|
Nova Cintra (José Joaquim Leite Guimarães, barão de).
n. 18 de Julho de 1808
f. 3 de Julho de 1870
Negociante no Brasil, capitalista, abastado proprietário etc. N. na
freguesia de S. João Baptista, de Pencelo, próximo de
Guimarães, a 18 de Julho de 1808, fal. no Porto a 3 de Julho de
1870. Era filho de António José Leite de Faria, proprietário, e
de sua mulher D. Custodia Maria Machado; irmão do barão da Gloria,
António José Leite Guimarães.
Aos 11 anos foi para o Porto, onde esteve empregado numa casa de lãs, e
seis anos depois, em 1825, embarcou para o Brasil, e empregou-se
como caixeiro, numa casa de comércio de fazendas brancas no Rio de
Janeiro. Em 1831 entrou como sócio na casa comercial de Luís
Joaquim Moreira & Companhia, no Rio Grande do Sul, e tendo aí
tomado parte activa na luta contra o partido republicano, logo que
se restabeleceu dum ferimento que recebera em combate, voltou ao Rio
de Janeiro, onde se estabeleceu de sociedade com seu irmão, o barão
da Gloria, sociedade que durou até 1837. No anuo seguinte ligou-se
com Luís António da Silva Guimarães, e sob a firma Leite &
Guimarães fundou uma nova casa comercial de fazendas por atacado,
que em breve prosperou a ponto de ser uma das mais importantes da
praça do Rio de
Janeiro, e que em 1846 ficou toda a cargo do sócio, porque o futuro
barão de Nova Cintra precisou, por motivos particulares, de ir
novamente ao Rio Grande do Sul. Em 1851 regressou à Europa, visitou
a exposição universal de Londres em 1852, passou depois a Itália,
percorreu a Alemanha, Suiça, Holanda, Inglaterra, Bélgica e França,
fixando a sua residência em Paris até que em 1855 regressou a
Portugal.

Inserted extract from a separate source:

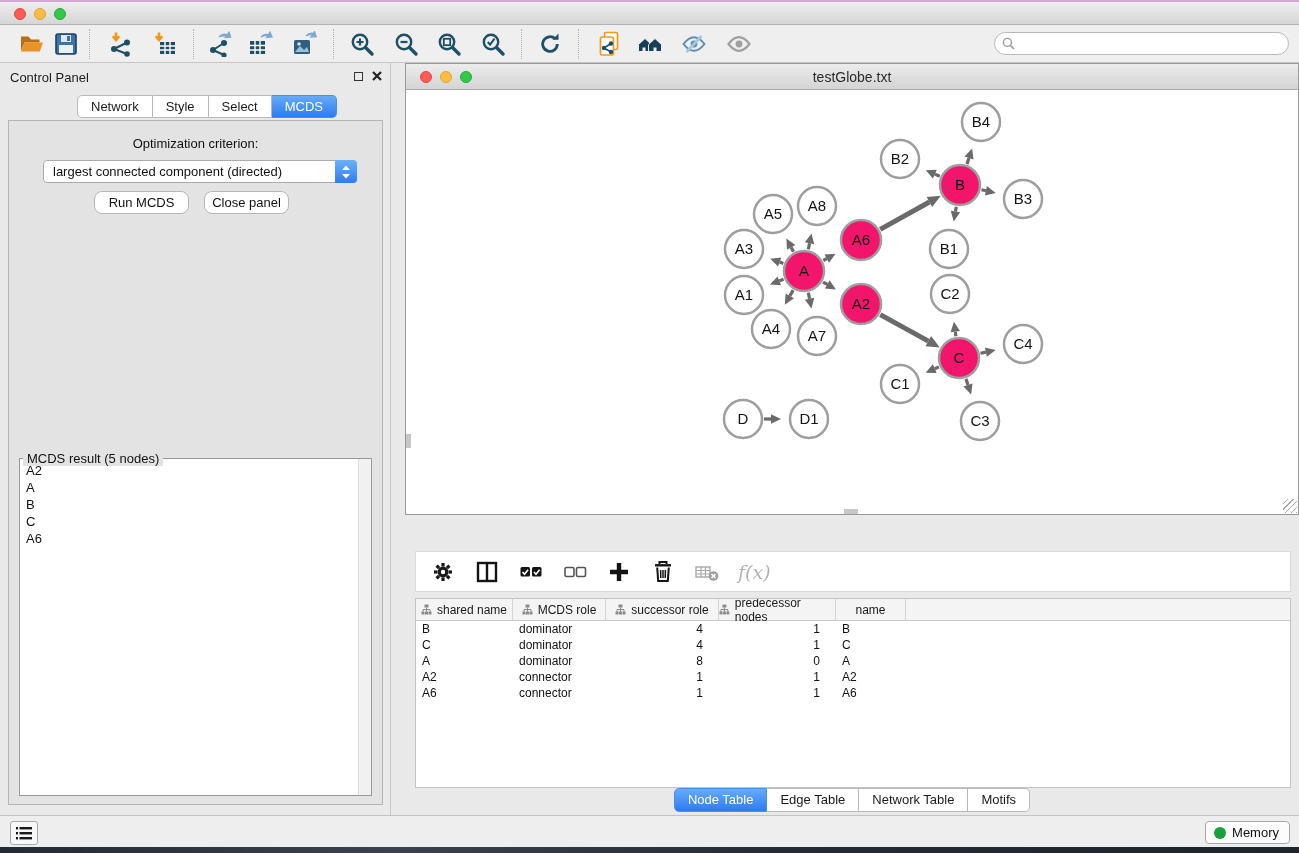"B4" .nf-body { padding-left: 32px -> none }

Depois de viver perto de seis anos em Lisboa passou ao
Porto, tomou conta da administração da Companhia do Gás, que
estava seriamente comprometida e cujos créditos ele em breve
restabeleceu, foi vice-presidente e presidente da Associação
comercial de beneficência do Porto, cujos haveres aumentou
extraordinariamente, e sendo encarregado de administrar o Asilo da
Mendicidade da mesma cidade, e depois de nomeado pelo governo
provedor deste estabelecimento, conseguiu à força de diligencias e
de trabalhos melhora-lo e eleva-lo ao grau de prosperidade que até
então nunca tivera atingido. Na fundação de muitos bancos do
Porto bem como na arrojada ideia da exposição universal que se
realizou em 1865, teve boa parte o barão de Nova Cintra, que bem
contra a sua vontade aceitara esse título, com que fora agraciado por decreto de 8 de
Março de 1862. Durante o tempo que exerceu o lugar de provedor do
Asilo da Mendicidade, começou a organizar um asilo para crianças
desvalidas, mas depois, dando mais vastidão à sua filantrópica
ideia, levantou desde os alicerces no caminho do Porto para Campanhã
um edifício em que estabeleceu, não só esse asilo da infância,
mas também um outro denominado das Artes e ofícios, em que os
rapazes tirados da Casa da Correcção são empregados na
aprendizagem de diferentes ofícios e em trabalhos agrícolas
conforme as suas vocações e aptidões. Anexo a esse edifício, que
ficou com o nome de Estabelecimento humanitário do Barão de
Nova Cintra, fica a fábrica de fiação de seda, que o mesmo
titular fundou, e cujos produtos têm merecido os mais elevados prémios
nas exposições em que têm sido apresentados. Em 1866 quis o
governo dar-lhe o titulo de visconde e chegou a ser lavrado e
publicado o decreto, com a data de 11 de Dezembro de 1866, mas o
honrado e modesto filantropo resignou essa nova mercê continuando
somente a usar do titulo de barão, que já aceitara contrariado,
conforme dissemos.
Casou duas vezes; a primeira
em 1840 com D. Mariana de Casal Ramos, senhora brasileira que
faleceu em 1845, filha de Rafael José do Casal e de sua mulher D.
Maria Ramos; a segunda vez, em 5 de Janeiro de 1846, com D. Albina
Augusta de Araújo, natural de Viana do Castelo, filha de Francisco
Domingos de Araújo, e de sua mulher D. Isabel Joaquina de Moura. De
nenhum dos matrimónios houve descendência.